Well, if you needed any further evidence for my claim about Myriad, I’m happy to oblige; Wal-Mart’s new branding eschews the hyphenation and is obviously based on a certain ubiquitous typeface:
Armin Vit is, I think, essentially right about the effect of removing the hyphen and all-caps:
[W]ith no reasoning or no explanation of what the new star burst stands for, or why the decision to change to a single word, all we have to go by is the logo that replaces the 16-year-old sans serif that was as thick and heavy as the beige boxes it adorned for so long…. The change to title case helps humanize Walmart with a name that reads more like John, Albert, Sarah or Wilbur….
It will be interesting to see how, or if, this new branding affects public perception of Walmart over time. I don’t have the sense that Walmart is a particularly image-conscious company — all of their current branding seems clumsily transparent and rhetorically amateurish to me. Will a new logo steer Walmart’s brand away from its current association with philistines who don’t mind melamine pet food?

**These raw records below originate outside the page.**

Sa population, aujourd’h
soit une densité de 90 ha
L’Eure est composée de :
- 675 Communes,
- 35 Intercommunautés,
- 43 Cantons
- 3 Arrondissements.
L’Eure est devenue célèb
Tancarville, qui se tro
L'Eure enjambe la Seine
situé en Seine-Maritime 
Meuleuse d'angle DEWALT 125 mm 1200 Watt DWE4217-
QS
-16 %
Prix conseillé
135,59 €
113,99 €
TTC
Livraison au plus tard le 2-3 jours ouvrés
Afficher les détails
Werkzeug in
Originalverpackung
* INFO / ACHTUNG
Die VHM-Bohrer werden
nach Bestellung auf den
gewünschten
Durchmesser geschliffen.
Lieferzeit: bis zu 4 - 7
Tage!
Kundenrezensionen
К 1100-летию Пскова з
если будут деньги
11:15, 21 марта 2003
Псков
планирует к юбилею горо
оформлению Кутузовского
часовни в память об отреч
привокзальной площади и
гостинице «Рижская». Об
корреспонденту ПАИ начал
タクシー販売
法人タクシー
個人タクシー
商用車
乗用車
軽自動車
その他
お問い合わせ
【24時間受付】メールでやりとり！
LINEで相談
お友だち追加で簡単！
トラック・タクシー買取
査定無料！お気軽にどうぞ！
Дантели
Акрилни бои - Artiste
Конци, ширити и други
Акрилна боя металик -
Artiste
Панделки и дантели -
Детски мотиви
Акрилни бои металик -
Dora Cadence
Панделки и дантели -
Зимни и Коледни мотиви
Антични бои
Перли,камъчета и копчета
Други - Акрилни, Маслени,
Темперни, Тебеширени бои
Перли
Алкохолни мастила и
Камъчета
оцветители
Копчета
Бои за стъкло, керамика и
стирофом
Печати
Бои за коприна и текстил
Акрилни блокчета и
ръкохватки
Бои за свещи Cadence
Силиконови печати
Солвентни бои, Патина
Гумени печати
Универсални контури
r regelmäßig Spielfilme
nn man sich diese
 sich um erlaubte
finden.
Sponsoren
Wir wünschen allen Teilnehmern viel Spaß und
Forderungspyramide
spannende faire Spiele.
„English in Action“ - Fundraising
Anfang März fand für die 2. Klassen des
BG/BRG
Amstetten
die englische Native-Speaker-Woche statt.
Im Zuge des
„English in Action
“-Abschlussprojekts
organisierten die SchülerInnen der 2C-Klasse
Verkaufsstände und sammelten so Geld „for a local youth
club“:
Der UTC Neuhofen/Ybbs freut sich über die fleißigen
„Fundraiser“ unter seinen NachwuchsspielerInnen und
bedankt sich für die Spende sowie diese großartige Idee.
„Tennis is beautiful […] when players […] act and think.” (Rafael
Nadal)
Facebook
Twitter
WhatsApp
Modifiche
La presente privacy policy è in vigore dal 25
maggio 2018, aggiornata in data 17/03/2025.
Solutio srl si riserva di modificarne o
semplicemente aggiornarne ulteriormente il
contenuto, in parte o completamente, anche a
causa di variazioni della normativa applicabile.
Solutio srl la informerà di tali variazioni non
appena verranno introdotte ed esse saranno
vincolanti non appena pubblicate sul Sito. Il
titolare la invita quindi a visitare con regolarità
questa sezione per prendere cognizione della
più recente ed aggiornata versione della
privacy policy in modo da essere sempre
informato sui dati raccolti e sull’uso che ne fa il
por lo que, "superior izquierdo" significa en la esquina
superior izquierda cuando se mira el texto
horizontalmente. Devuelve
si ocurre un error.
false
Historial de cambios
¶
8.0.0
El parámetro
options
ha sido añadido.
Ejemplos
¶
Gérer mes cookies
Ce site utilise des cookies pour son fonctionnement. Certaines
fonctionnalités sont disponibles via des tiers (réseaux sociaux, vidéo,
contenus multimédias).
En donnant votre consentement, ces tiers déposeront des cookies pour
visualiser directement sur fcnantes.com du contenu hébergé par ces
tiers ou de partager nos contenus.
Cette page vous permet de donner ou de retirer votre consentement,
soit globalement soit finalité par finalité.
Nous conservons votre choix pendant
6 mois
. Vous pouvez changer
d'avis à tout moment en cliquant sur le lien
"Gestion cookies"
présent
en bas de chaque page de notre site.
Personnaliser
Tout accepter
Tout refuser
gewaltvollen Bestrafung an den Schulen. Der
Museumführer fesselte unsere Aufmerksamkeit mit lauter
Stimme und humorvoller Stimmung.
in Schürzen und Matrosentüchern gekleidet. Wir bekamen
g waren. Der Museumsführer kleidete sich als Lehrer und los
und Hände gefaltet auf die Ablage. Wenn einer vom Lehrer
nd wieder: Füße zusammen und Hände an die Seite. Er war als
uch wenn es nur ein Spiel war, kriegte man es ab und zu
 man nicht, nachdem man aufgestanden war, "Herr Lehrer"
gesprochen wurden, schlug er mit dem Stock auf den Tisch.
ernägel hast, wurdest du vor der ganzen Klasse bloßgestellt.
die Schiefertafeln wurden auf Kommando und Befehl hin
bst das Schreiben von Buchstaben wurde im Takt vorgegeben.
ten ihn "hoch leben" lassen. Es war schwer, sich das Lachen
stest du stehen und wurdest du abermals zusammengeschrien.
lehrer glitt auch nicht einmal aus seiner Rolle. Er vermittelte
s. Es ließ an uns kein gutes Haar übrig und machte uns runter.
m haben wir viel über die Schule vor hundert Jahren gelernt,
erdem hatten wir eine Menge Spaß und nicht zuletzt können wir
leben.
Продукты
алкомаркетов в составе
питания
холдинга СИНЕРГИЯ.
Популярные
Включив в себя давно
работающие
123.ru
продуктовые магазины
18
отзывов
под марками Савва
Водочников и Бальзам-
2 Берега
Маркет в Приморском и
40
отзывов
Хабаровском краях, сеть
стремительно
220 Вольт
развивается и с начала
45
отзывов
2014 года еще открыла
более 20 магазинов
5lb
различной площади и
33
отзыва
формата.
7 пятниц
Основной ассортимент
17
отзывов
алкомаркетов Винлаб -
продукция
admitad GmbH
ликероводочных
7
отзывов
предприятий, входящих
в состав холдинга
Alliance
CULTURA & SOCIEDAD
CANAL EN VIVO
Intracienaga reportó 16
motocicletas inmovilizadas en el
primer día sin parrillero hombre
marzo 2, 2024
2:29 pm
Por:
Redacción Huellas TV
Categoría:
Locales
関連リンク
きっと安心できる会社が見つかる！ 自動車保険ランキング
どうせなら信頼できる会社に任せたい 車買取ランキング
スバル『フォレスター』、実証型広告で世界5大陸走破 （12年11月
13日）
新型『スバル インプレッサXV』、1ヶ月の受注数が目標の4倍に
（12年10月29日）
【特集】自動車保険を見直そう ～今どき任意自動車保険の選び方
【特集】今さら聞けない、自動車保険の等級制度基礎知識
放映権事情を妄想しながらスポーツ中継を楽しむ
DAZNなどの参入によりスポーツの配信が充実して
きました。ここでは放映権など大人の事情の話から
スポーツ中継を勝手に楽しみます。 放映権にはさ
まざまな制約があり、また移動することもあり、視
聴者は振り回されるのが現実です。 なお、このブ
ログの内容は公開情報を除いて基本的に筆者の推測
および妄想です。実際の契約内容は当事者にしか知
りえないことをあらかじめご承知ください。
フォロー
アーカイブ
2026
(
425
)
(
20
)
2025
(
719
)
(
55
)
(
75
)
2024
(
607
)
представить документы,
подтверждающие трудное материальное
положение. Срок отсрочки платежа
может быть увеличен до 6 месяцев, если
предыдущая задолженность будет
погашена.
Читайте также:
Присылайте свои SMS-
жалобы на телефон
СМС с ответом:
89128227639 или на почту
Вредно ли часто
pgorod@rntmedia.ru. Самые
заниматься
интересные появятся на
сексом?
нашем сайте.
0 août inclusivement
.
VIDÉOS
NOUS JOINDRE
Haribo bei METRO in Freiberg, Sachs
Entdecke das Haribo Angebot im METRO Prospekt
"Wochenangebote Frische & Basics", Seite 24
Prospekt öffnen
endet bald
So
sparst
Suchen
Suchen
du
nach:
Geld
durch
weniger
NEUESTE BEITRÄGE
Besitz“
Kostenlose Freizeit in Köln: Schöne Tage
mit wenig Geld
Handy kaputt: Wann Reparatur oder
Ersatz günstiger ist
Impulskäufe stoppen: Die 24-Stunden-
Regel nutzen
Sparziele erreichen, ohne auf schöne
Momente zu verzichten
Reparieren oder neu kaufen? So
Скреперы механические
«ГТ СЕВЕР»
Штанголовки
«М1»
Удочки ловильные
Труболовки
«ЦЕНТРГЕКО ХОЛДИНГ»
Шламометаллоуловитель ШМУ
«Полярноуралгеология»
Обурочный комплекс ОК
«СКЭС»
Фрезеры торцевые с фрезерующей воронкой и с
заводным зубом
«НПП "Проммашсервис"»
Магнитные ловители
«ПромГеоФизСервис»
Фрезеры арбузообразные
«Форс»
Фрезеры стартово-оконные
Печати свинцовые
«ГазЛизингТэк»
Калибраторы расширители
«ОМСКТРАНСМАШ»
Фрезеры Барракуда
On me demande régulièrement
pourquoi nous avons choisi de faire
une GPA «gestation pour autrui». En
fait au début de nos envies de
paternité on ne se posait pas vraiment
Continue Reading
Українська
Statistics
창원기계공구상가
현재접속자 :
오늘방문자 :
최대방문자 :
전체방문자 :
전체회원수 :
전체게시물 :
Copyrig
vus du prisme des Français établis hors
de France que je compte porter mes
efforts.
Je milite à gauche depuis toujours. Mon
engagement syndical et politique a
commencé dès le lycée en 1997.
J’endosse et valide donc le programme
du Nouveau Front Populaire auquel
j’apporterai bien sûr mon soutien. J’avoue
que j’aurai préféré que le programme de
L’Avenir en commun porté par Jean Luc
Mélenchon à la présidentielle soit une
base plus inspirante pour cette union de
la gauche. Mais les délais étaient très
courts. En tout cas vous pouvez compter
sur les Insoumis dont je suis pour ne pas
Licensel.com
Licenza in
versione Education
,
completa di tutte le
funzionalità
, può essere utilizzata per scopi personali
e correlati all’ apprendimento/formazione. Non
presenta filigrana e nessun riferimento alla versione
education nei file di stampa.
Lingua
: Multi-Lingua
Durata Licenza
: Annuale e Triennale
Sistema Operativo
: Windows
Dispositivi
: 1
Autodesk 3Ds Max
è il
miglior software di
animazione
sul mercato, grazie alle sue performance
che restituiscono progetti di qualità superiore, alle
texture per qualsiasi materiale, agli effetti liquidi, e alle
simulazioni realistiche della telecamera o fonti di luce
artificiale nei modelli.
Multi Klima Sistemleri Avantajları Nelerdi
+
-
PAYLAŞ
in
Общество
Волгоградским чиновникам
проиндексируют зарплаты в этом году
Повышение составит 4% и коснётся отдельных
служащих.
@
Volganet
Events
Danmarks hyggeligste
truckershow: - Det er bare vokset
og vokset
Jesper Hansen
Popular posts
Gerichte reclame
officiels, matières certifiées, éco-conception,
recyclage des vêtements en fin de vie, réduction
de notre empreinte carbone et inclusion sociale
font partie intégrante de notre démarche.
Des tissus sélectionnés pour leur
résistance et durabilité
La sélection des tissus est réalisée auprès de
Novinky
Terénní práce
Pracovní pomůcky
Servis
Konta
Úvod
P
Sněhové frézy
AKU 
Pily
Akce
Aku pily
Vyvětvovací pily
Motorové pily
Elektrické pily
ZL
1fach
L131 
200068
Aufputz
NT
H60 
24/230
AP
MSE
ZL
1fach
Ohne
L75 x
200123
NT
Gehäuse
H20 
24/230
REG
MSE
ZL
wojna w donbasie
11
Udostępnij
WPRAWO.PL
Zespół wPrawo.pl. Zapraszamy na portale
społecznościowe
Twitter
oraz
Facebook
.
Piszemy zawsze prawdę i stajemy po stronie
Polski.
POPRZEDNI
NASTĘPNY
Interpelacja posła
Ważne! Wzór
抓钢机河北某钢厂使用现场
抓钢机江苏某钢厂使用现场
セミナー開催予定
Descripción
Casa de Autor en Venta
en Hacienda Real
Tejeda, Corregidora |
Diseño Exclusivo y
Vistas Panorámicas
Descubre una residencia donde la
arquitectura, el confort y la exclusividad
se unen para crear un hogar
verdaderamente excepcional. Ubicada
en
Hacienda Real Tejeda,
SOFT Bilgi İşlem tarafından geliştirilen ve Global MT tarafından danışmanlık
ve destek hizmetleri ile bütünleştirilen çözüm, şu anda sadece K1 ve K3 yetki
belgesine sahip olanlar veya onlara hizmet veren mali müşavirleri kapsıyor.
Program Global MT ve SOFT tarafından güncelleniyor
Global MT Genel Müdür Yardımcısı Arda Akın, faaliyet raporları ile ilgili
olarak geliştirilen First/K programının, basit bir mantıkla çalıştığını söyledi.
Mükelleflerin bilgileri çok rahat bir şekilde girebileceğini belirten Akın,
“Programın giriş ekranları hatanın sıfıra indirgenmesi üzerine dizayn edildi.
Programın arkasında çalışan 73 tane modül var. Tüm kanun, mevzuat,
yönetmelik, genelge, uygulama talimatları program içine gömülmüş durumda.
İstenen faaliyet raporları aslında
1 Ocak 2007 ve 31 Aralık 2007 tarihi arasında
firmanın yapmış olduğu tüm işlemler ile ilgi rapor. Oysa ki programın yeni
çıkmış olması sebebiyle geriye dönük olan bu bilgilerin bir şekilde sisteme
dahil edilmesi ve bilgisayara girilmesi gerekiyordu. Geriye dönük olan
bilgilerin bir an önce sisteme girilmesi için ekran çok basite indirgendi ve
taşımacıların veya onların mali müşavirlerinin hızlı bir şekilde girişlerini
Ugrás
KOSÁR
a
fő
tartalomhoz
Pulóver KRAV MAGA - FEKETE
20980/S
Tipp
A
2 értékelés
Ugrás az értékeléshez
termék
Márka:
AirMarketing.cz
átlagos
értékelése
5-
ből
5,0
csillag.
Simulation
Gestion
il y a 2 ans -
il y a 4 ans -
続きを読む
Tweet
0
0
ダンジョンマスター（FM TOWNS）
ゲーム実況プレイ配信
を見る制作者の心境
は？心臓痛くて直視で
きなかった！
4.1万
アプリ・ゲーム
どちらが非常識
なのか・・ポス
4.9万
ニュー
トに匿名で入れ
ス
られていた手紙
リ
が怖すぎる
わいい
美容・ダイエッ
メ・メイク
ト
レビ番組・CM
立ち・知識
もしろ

In any case, removing the hyphen from “Wal-Mart” is far less jarring than it was when “Kmart” did the same thing. Honestly, “Kmart” seems like the name of a talking duck from a fake Icelandic children’s book: “Kmart was sad, because he had no more cookies and couldn’t play with his brothers and sisters. Suddenly, a friendly dog arrived!” “Walmart” at least looks like a string of letters that could be pronounced “wôl-märt” and might naturally occur so ordered in American English.